Go through the data below and return each line containing the word "action".

#### Available data
____________________
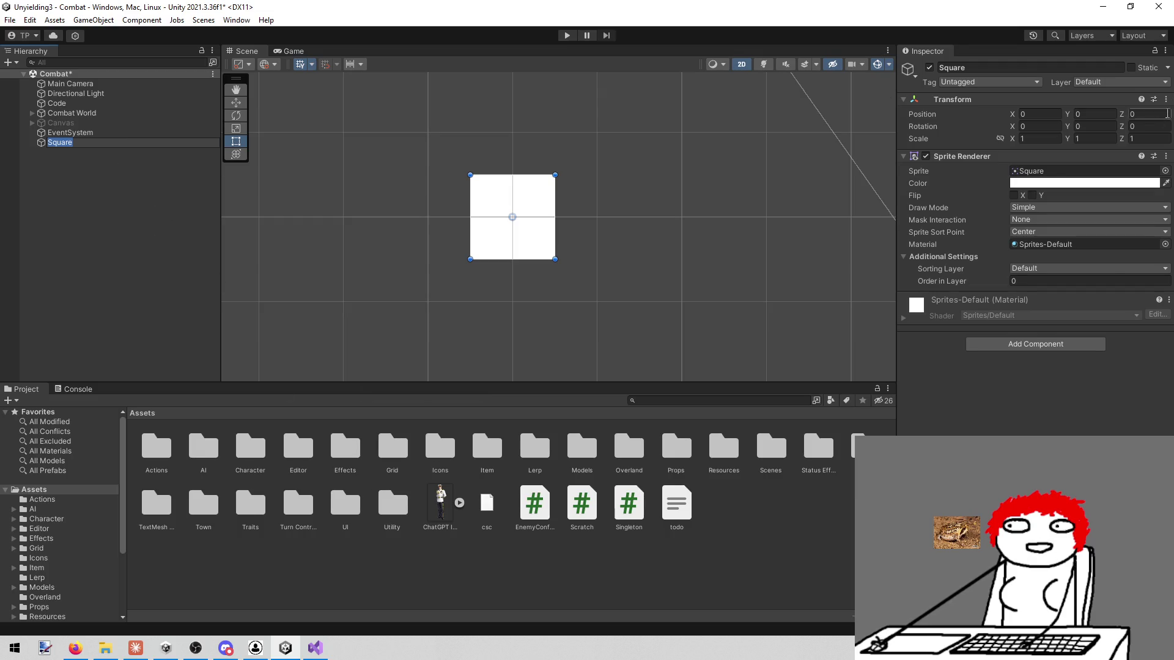
Step: Set the ChatGPT image as the Square's sprite and preview it in the Game view
{"action": "left_click_drag", "start_coordinate": [440, 504], "coordinate": [1046, 174]}
{"action": "scroll", "coordinate": [661, 217], "scroll_direction": "down", "scroll_amount": 6}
____________________
#### Response
{"action": "left_click_drag", "start_coordinate": [440, 504], "coordinate": [1046, 174]}
{"action": "scroll", "coordinate": [661, 217], "scroll_direction": "down", "scroll_amount": 6}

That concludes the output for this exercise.